Parte da frota de ônibus voltou a circular nas ruas da Grande Vitória na manhã desta terça-feira (13), durante o segundo dia de greve dos rodoviários. No entanto, dentro dos bairros, alguns passageiros reclamam da falta de veículos das linhas alimentadoras – aquelas que ligas os bairros aos terminais. Diante dessa dificuldade, há pessoas recorrendo aos aplicativos de viagem para chegar até os terminais e os motoristas aproveitam a oportunidade para faturar.

No Terminal Ibes, em Vila Velha, a reportagem do Tribuna Online conferiu que muitas pessoas chegavam de carro, moto e até de bicicleta. A maioria pegou carona ou teve que pagar pela condução até o terminal rodoviário.

O motorista de aplicativo Carlos André da Silva disse que já fez mais de três corridas com destino a terminais apenas nas primeiras horas da manhã desta terça. "Comecei a rodar às 5 horas e já deixei varias pessoas no terminal do Ibes e em Vila Velha", contou.

Greve

A paralisação foi anunciada pelo Sindirodoviários na última sexta-feira (9) e é decorrente do início da circulação dos coletivos com ar-condicionado e sem cobradores, conforme garantiu o governo do Estado.

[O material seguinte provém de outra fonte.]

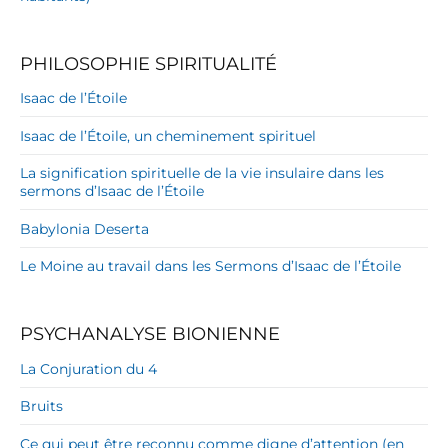
PHILOSOPHIE SPIRITUALITÉ
Isaac de l’Étoile
Isaac de l’Étoile, un cheminement spirituel
La signification spirituelle de la vie insulaire dans les
sermons d’Isaac de l’Étoile
Babylonia Deserta
Le Moine au travail dans les Sermons d’Isaac de l’Étoile
PSYCHANALYSE BIONIENNE
La Conjuration du 4
Bruits
Ce qui peut être reconnu comme digne d’attention (en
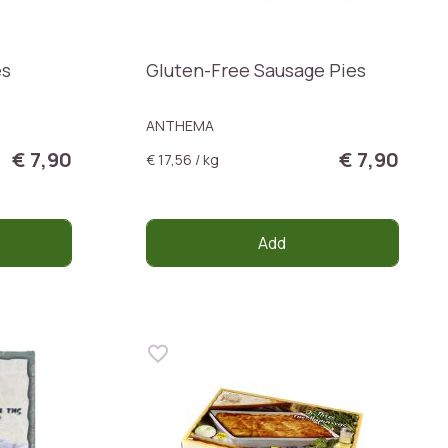
es
Gluten-Free Sausage Pies
ANTHEMA
€ 7,90
€ 7,90
€ 17,56 / kg
Add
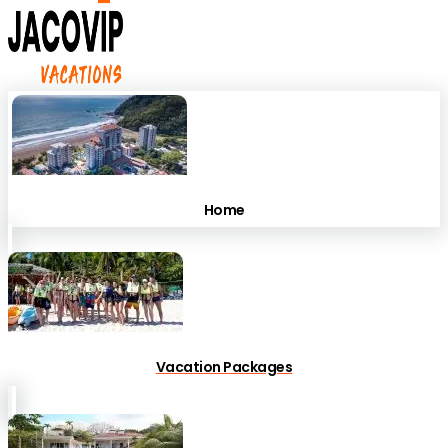
Home
Vacation Packages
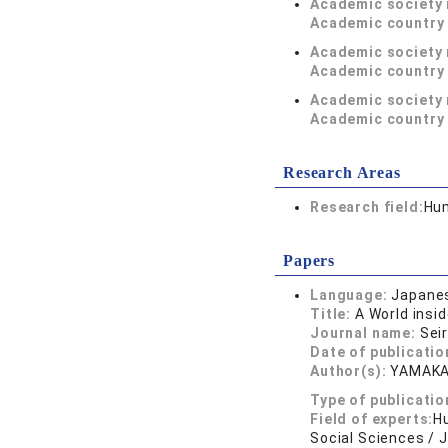
Academic society
Academic country 
Academic society
Academic country 
Academic society
Academic country 
Research Areas
Research field:
Hum
Papers
Language:
Japane
Title:
A World insi
Journal name:
Sei
Date of publicatio
Author(s):
YAMAK
Type of publicatio
Field of experts:
Hu
Social Sciences / 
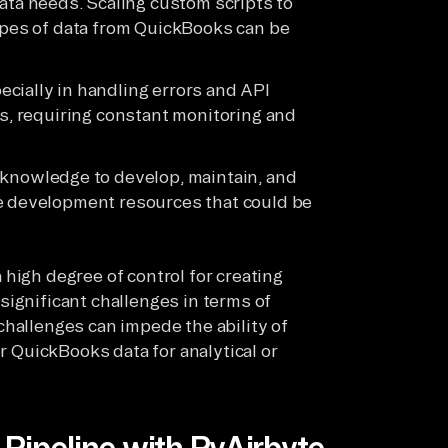
ata needs. Scaling custom scripts to
types of data from QuickBooks can be
pecially in handling errors and API
es, requiring constant monitoring and
d knowledge to develop, maintain, and
le development resources that could be
high degree of control for creating
significant challenges in terms of
challenges can impede the ability of
ir QuickBooks data for analytical or
Pipeline with PyAirbyte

Depois de um dia sem coletivos nas ruas, durante o período da tarde de segunda, o TRT-ES convocou audiência de conciliação entre as partes envolvidas: representantes do governo do Estado, das empresas de transporte público, dos trabalhadores e do MPT-ES.

A primeira proposta do TRT-ES foi que um número menor que 30 ônibus circulasse sem cobradores, por 60 dias, e que esse número fosse aumentado gradativamente ao longo do tempo. Mas, após reunião entre as partes, uma nova proposta foi apresentada:

Os 30 veículos ficam mantidos, porém com atuação dos cobradores por 90 dias a título de orientação aos passageiros com dúvidas sobre o novo sistema de bilhetagem eletrônica, assitência a idosos, deficientes físicos, gestantes e crianças. Além de que foi exigido pela Justiça do Trabalho, o mínimo de três cursos para o aproveitamento e qualificação dos cobradores e a criação de uma comissão que se reúna mensalmente para avaliação do novo sistema, com emissão de relatórios.